Solubility in Formulation 1: ≥ 2.5 mg/mL (3.85 mM) (saturation unknown) in 10% DMSO + 40% PEG300 + 5% Tween80 + 45% Saline (add these co-solvents sequentially from left to right, and one by one), clear solution. For example, if 1 mL of working solution is to be prepared, you can add 100 μL of 25.0 mg/mL clear DMSO stock solution to 400 μL PEG300 and mix evenly; then add 50 μL Tween-80 to the above solution and mix evenly; then add 450 μL normal saline to adjust the volume to 1 mL. Preparation of saline: Dissolve 0.9 g of sodium chloride in 100 mL ddH₂ O to obtain a clear solution.
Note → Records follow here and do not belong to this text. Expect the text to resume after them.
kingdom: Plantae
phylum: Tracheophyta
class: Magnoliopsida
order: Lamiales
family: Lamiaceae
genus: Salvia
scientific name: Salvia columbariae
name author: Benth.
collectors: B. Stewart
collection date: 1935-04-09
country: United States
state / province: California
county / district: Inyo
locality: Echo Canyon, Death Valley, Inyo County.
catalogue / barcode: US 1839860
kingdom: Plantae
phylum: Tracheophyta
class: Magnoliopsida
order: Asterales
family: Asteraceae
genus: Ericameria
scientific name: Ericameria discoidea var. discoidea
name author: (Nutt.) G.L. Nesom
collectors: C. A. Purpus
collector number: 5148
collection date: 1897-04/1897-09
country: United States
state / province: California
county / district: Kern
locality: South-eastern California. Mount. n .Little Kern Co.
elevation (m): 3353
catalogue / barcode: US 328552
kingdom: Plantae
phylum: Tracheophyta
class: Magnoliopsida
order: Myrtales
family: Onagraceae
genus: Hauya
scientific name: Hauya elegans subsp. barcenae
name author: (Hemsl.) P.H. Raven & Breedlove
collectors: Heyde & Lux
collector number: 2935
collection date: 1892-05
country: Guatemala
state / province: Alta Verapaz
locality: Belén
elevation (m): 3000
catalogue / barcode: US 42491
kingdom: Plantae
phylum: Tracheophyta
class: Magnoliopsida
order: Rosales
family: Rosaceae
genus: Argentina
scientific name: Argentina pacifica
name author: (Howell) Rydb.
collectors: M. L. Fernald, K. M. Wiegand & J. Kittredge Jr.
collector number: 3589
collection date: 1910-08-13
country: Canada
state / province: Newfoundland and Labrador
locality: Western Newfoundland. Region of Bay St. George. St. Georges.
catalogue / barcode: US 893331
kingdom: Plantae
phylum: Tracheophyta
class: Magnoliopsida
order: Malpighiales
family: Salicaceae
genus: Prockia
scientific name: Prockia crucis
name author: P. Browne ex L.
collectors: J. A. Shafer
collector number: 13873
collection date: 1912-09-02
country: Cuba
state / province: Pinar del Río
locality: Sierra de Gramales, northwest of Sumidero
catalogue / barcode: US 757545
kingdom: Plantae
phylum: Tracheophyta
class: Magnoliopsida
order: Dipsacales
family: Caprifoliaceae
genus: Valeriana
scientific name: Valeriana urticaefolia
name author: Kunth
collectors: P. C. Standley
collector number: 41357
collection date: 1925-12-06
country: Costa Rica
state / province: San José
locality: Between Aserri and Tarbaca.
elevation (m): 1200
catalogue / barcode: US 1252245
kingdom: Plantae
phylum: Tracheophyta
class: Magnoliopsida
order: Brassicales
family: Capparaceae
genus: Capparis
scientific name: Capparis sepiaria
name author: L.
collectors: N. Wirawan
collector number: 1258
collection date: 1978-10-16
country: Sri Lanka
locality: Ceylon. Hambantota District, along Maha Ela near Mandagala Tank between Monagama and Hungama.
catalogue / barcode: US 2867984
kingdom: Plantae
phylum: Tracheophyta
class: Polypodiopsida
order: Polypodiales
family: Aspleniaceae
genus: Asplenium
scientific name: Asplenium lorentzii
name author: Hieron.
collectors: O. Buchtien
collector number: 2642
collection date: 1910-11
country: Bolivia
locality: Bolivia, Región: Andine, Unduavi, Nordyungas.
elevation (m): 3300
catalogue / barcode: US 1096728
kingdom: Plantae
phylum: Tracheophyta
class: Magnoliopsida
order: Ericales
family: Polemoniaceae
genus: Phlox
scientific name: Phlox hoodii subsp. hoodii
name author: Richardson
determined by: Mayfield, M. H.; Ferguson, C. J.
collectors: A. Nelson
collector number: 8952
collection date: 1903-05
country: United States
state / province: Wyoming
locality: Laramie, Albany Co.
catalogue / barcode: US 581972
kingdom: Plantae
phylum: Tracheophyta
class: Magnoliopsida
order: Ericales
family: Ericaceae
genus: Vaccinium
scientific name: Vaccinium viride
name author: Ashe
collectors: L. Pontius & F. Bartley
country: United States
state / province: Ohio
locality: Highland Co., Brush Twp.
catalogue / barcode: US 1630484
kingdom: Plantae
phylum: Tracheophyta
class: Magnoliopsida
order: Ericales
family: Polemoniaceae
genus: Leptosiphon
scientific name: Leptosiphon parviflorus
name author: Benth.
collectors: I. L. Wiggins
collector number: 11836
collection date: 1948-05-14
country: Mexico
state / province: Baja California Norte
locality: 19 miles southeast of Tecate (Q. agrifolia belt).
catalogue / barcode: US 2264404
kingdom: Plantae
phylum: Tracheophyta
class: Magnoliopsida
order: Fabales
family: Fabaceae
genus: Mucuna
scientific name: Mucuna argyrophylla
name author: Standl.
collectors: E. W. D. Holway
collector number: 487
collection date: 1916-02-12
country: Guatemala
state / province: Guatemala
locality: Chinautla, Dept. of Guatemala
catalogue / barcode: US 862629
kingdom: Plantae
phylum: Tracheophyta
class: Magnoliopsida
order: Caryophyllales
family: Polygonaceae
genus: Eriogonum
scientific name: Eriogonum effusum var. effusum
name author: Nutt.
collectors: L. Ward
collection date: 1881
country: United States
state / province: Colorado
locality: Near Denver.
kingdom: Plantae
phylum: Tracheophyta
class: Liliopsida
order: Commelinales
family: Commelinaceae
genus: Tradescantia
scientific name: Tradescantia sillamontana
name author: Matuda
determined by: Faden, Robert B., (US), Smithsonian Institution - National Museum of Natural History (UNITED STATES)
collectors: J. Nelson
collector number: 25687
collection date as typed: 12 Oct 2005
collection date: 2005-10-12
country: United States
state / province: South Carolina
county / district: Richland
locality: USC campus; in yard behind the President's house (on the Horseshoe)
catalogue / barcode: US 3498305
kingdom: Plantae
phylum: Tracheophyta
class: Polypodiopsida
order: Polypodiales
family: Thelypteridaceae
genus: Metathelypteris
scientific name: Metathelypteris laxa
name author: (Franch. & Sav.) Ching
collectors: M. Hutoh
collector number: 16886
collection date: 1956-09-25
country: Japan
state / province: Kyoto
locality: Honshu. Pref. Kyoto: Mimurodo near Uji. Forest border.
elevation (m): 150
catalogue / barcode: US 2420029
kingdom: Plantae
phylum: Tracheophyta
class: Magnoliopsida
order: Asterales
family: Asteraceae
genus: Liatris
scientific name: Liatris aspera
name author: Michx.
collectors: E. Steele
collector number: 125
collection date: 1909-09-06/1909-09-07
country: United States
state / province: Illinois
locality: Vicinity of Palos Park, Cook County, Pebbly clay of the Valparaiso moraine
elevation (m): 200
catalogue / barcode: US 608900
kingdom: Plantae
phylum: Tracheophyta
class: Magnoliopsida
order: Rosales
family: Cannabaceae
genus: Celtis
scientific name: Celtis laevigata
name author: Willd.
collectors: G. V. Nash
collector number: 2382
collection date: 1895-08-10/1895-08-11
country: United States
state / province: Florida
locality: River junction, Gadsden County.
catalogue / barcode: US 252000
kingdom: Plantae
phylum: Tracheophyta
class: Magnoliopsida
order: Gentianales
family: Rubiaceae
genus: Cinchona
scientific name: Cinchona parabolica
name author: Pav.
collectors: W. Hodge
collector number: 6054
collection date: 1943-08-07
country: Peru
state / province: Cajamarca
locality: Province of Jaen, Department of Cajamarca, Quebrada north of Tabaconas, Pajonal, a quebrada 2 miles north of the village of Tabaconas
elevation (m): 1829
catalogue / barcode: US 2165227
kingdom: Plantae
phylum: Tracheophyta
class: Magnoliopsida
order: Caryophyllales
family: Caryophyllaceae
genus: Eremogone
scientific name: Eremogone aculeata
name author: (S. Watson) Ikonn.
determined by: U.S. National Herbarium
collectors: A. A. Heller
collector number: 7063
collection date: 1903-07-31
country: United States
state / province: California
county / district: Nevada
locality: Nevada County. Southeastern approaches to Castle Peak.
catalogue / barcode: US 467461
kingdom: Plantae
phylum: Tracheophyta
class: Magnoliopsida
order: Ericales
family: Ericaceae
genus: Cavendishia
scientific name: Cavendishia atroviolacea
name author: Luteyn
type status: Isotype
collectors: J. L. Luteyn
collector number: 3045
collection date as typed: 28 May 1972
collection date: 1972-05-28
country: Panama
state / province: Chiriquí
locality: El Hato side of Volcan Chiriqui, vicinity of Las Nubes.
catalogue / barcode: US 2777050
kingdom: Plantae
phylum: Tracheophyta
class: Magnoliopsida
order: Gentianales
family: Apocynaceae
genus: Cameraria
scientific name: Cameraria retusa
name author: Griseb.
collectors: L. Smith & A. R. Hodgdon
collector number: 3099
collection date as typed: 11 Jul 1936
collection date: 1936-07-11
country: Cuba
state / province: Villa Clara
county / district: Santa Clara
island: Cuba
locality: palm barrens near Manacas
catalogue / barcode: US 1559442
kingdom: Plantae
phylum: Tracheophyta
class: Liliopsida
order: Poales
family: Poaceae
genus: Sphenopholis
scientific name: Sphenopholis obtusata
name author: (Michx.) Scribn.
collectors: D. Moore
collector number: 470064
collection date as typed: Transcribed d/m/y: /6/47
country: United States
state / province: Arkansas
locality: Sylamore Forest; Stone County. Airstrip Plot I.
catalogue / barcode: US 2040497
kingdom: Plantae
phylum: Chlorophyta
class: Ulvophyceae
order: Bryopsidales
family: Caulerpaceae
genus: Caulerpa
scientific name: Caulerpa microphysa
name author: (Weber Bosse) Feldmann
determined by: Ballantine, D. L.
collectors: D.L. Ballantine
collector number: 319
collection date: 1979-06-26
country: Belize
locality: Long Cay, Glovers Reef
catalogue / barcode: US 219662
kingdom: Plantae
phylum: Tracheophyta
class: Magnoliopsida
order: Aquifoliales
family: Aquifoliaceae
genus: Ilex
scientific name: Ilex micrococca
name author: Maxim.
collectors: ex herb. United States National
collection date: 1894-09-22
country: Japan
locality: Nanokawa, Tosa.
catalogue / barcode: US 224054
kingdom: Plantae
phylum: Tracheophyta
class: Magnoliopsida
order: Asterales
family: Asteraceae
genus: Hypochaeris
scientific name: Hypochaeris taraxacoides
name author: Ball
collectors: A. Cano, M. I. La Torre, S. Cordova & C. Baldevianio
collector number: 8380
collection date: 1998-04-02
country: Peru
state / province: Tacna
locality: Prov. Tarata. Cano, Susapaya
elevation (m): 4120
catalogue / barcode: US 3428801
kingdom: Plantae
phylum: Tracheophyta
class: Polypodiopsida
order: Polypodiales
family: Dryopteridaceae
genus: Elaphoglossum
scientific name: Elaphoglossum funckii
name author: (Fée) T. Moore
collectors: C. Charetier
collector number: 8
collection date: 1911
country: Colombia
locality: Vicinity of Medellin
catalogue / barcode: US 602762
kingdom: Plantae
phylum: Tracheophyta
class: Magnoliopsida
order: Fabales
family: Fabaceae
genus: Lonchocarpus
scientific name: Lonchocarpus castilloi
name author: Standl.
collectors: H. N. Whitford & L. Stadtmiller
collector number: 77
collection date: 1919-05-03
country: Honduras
Solubility in Formulation 2: ≥ 2.5 mg/mL (3.85 mM) (saturation unknown) in 10% DMSO + 90% (20% SBE-β-CD in Saline) (add these co-solvents sequentially from left to right, and one by one), clear solution. For example, if 1 mL of working solution is to be prepared, you can add 100 μL of 25.0 mg/mL clear DMSO stock solution to 900 μL of 20% SBE-β-CD physiological saline solution and mix evenly. Preparation of 20% SBE-β-CD in Saline (4°C，1 week): Dissolve 2 g SBE-β-CD in 10 mL saline to obtain a clear solution. Solubility in Formulation 3: ≥ 2.5 mg/mL (3.85 mM) (saturation unknown) in 10% DMSO + 90% Corn Oil (add these co-solvents sequentially from left to right, and one by one), clear solution. For example, if 1 mL of working solution is to be prepared, you can add 100 μL of 25.0 mg/mL clear DMSO stock solution to 900 μL of corn oil and mix evenly.  (Please use freshly prepared in vivo formulations for optimal results.)

Preparing Stock Solutions		1 mg	5 mg	10 mg
	1 mM	1.5392 mL	7.6959 mL	15.3917 mL
	5 mM	0.3078 mL	1.5392 mL	3.0783 mL
	10 mM	0.1539 mL	0.7696 mL	1.5392 mL

*Note: Please select an appropriate solvent for the preparation of stock solution based on your experiment needs. For most products, DMSO can be used for preparing stock solutions (e.g. 5 mM, 10 mM, or 20 mM concentration); some products with high aqueous solubility may be dissolved in water directly. Solubility information is available at the above Solubility Data section. Once the stock solution is prepared, aliquot it to routine usage volumes and store at -20°C or -80°C. Avoid repeated freeze and thaw cycles.